The coppa, or pork collar, is a cut synonymous with charcuterie the world over. Characterised by it’s natural golden ratio of lean muscle to fat (around 70:30) it has a deep, rich flavour and a wonderful texture. Tempus add to this incredible cut a delicate blend of carefully sourced whole spices that we grind and blend in-house, including cardamom, cloves and cinnamon.
Tasting Notes: Sweet, nutty, deeply coloured with a unique spice profile black pepper, cinnamon and clove
Cut: Collar from shoulder of pig
Technique: Boned out shoulder of pork. Cured for 1.5 weeks, and then cased in a beef bung and aged for a minimum of 3 months
Origin: Suffolk, UK
Ingredients: Pork, Salt, Black Pepper, Cinnamon, Juniper, Cloves, Red Wine & Sodium Nitrite
Tempus's philosophy is a simple one, to make exceptional charcuterie you need exceptional pigs. So what makes the right pig? What they know is that age and size are the two key factors in delivering a special product. Tempus, the Latin word for time, underpins everything they do to create their range of charcuterie.
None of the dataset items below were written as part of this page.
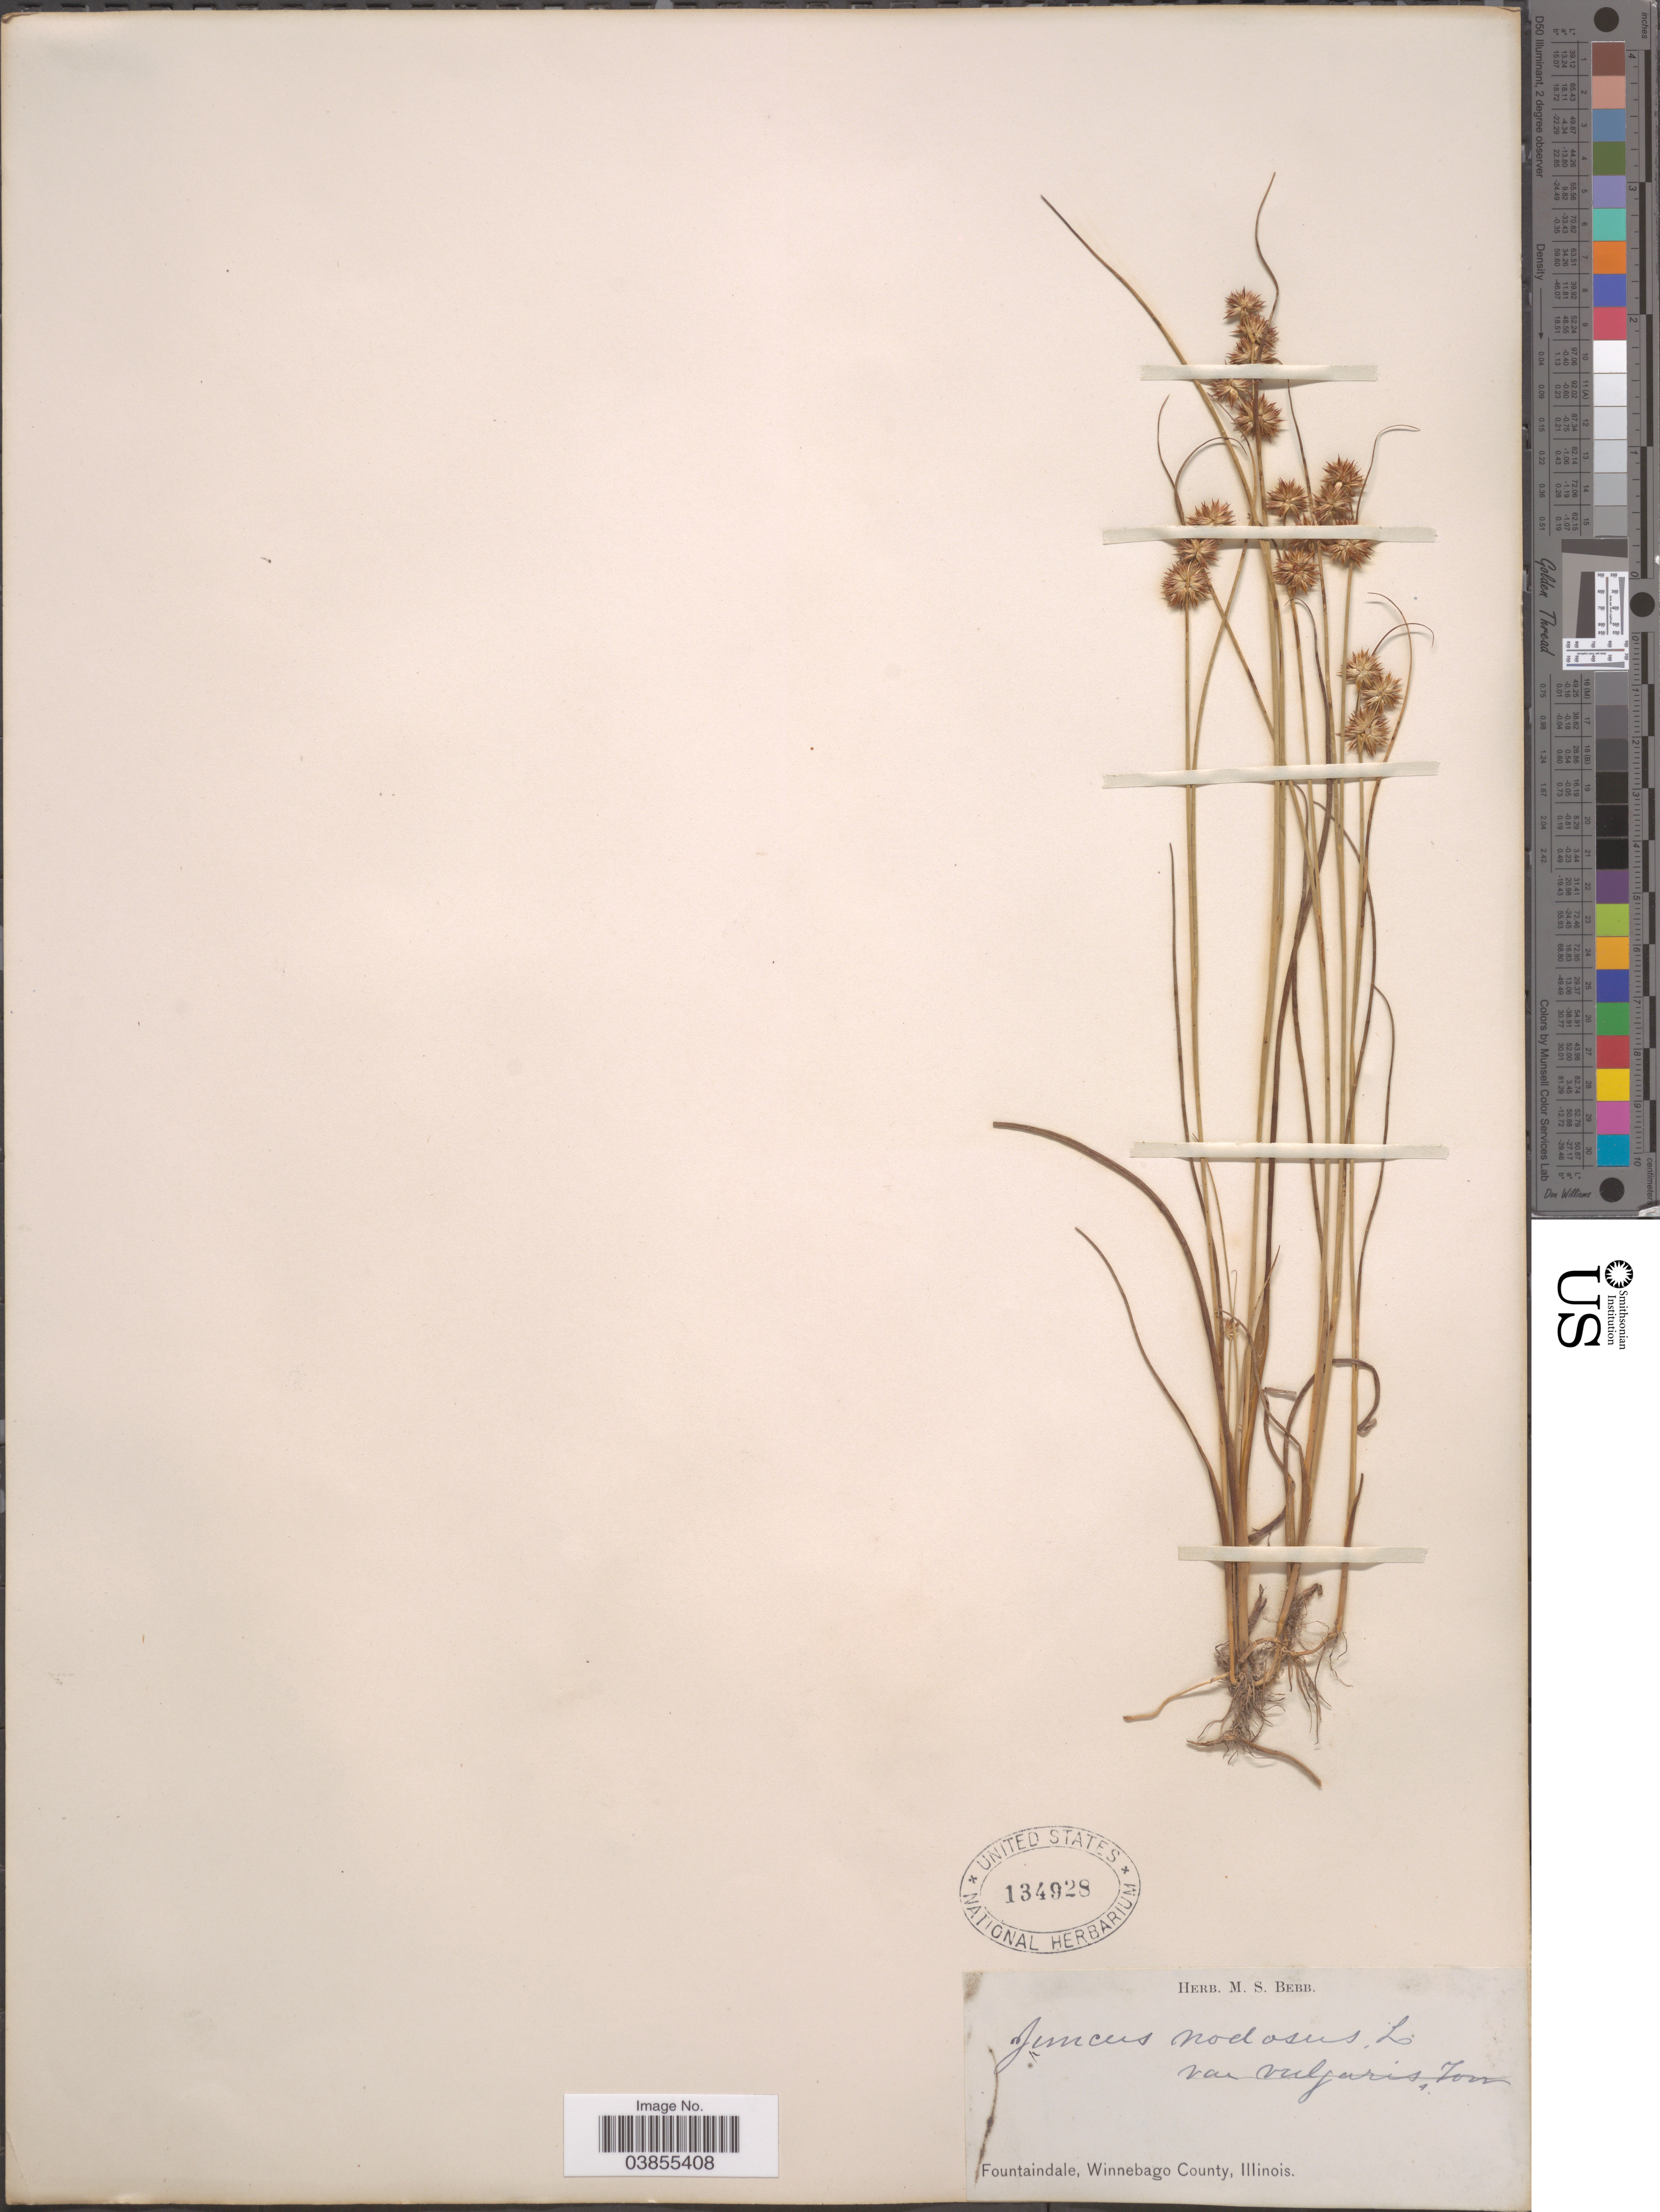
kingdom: Plantae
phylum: Tracheophyta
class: Liliopsida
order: Poales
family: Juncaceae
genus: Juncus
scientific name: Juncus nodosus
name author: L.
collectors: ex Herb. M. S. Bebb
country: United States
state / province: Illinois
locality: Fountaindale, Winnebago County.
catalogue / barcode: US 134928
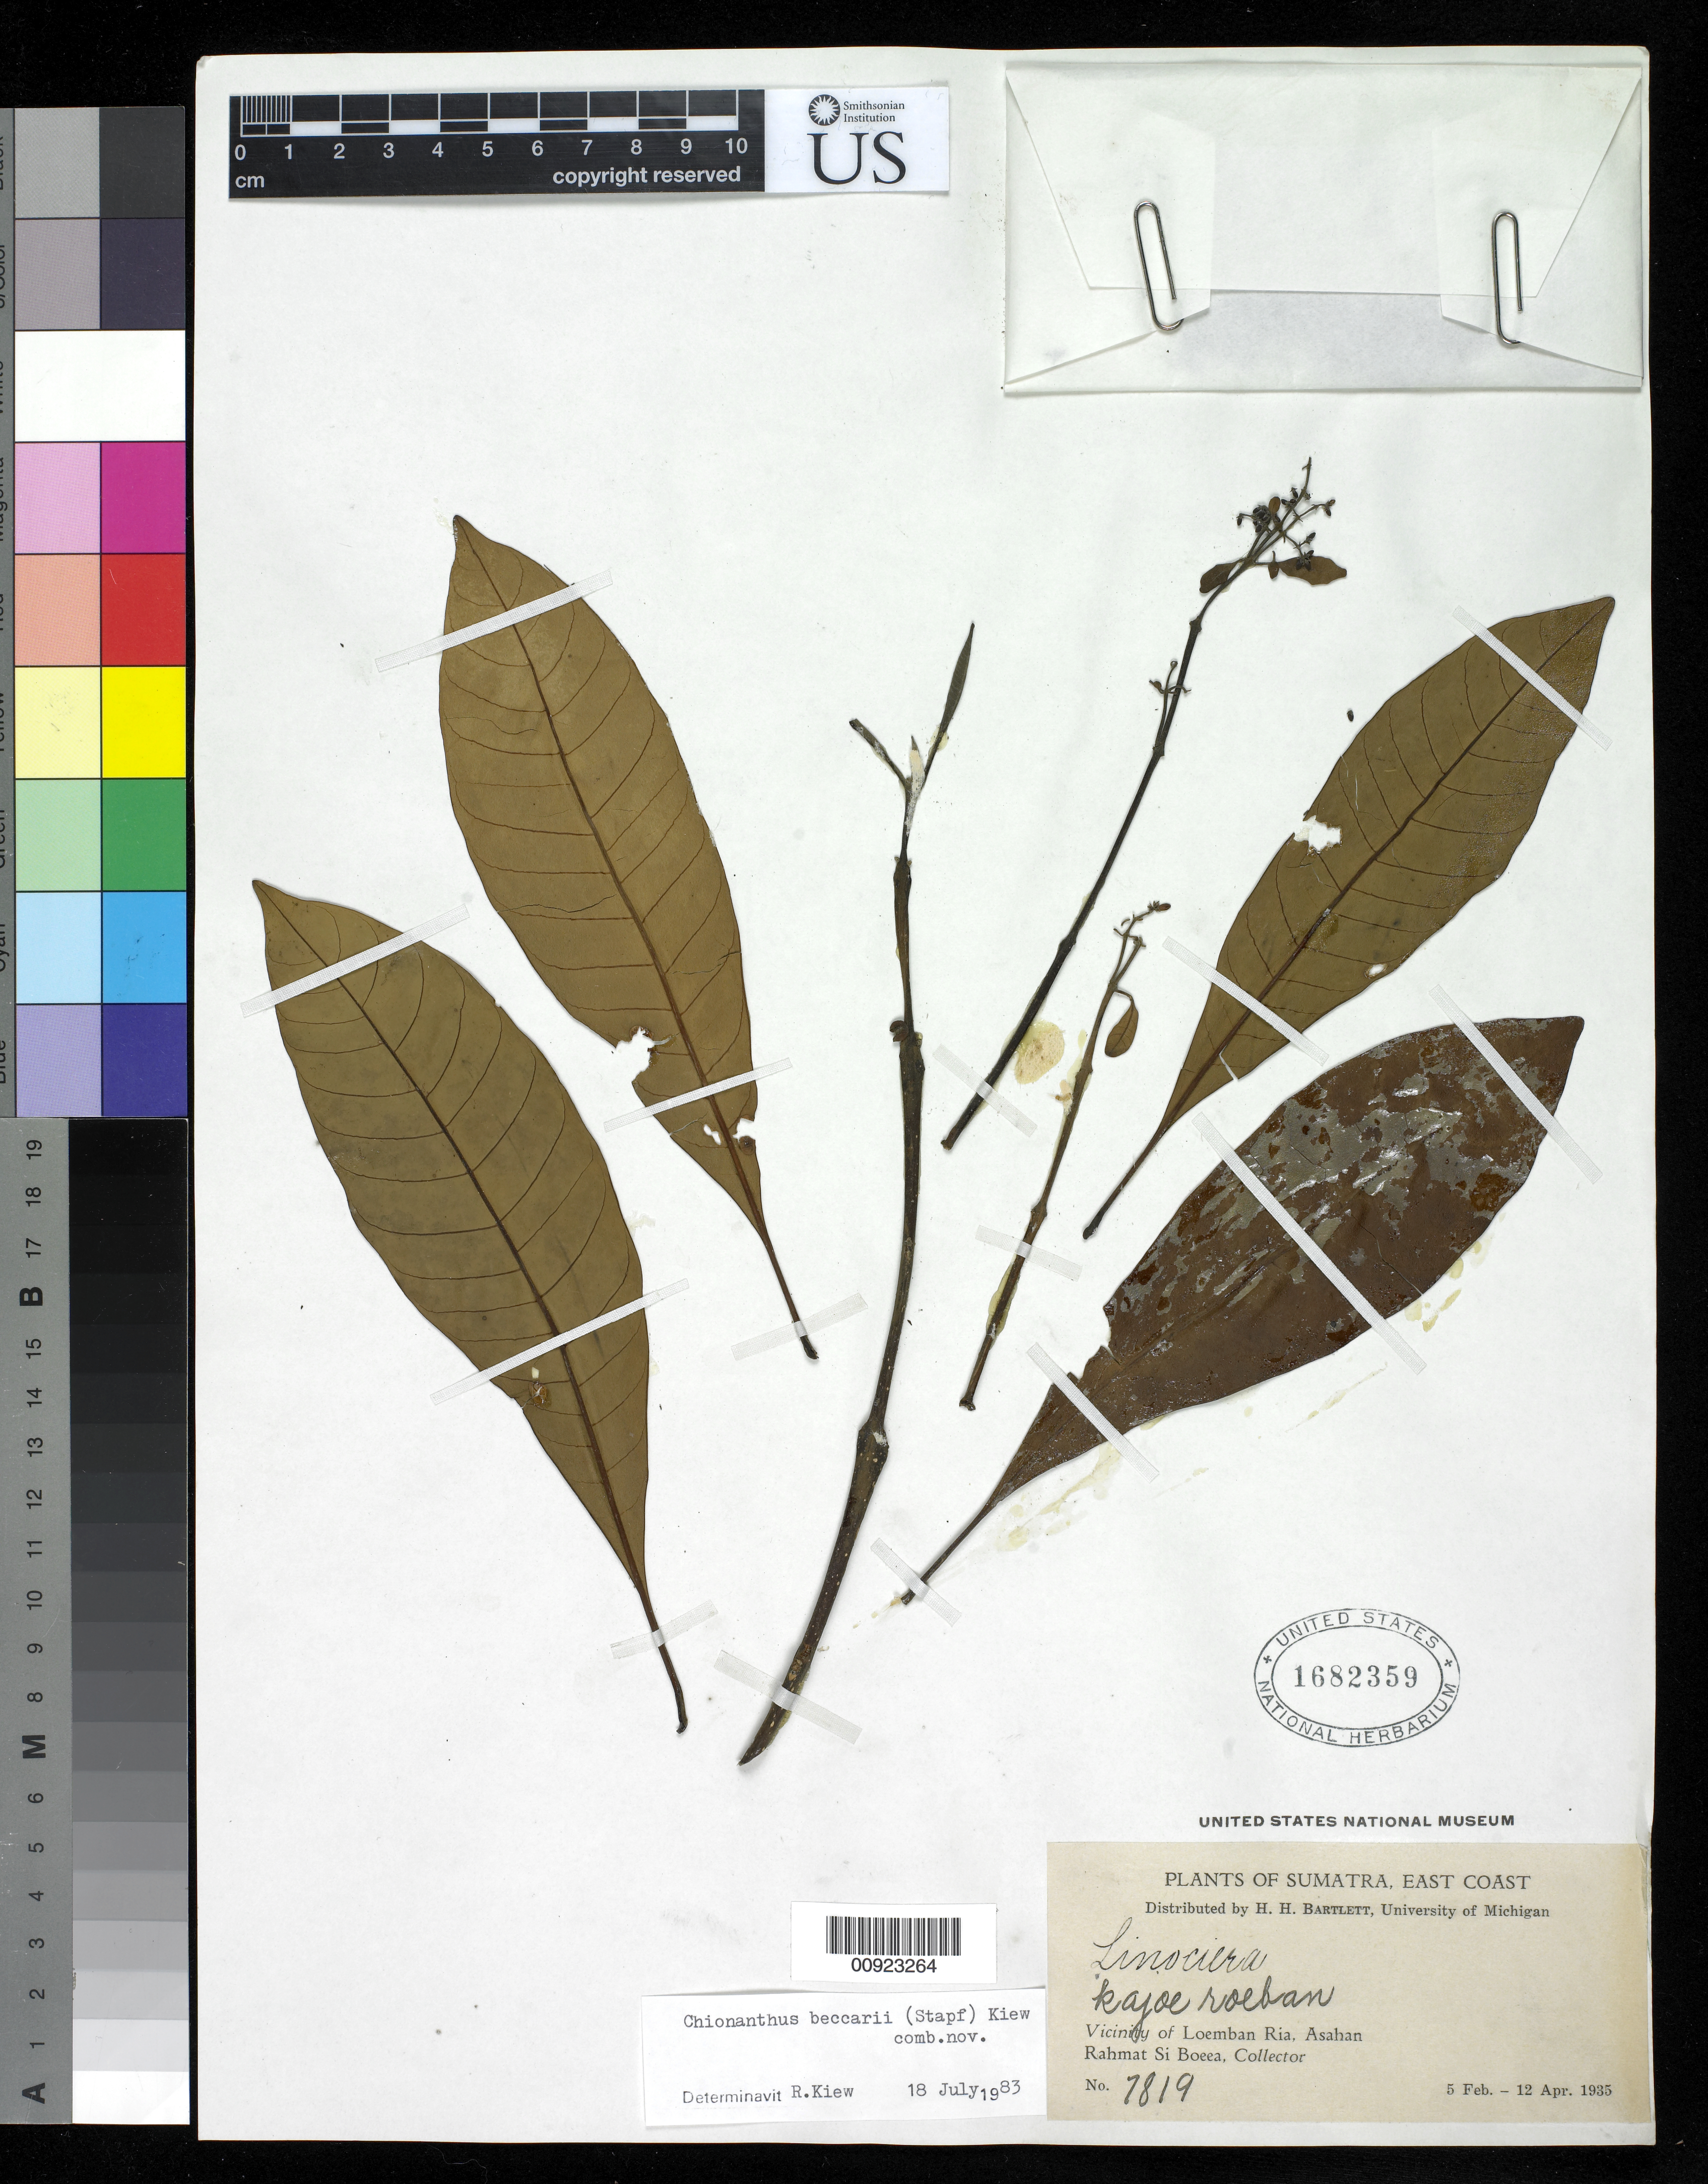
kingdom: Plantae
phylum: Tracheophyta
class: Magnoliopsida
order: Lamiales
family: Oleaceae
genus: Chionanthus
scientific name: Chionanthus beccarii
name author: (Staph.) Kiew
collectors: Rahmat Si Boeea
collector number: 7819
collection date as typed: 05 Feb 1935 to 12 Apr 1935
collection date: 1935-02-05/1935-04-12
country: Indonesia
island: Sumatra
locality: Vicinity of Loemban Ria, Asahan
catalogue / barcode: US 1682359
At Tempus they only use ex-breeding sows and ex-dairy beef in their charcuterie, which in the case of the pigs means animals that are in excess of 4 years old and weigh more than 180kg, as they deliver marbling, fat ratios and intensity of flavour that simply cannot be matched by younger and smaller animals.
Their ethos is also part of their commitment to utilising the food-chain correctly. Tempus believe they have a responsibility to use animals already in existence as these, often overlooked animals are truly special. They should be treated with the respect reverence they deserve. In this instance, old is indeed better.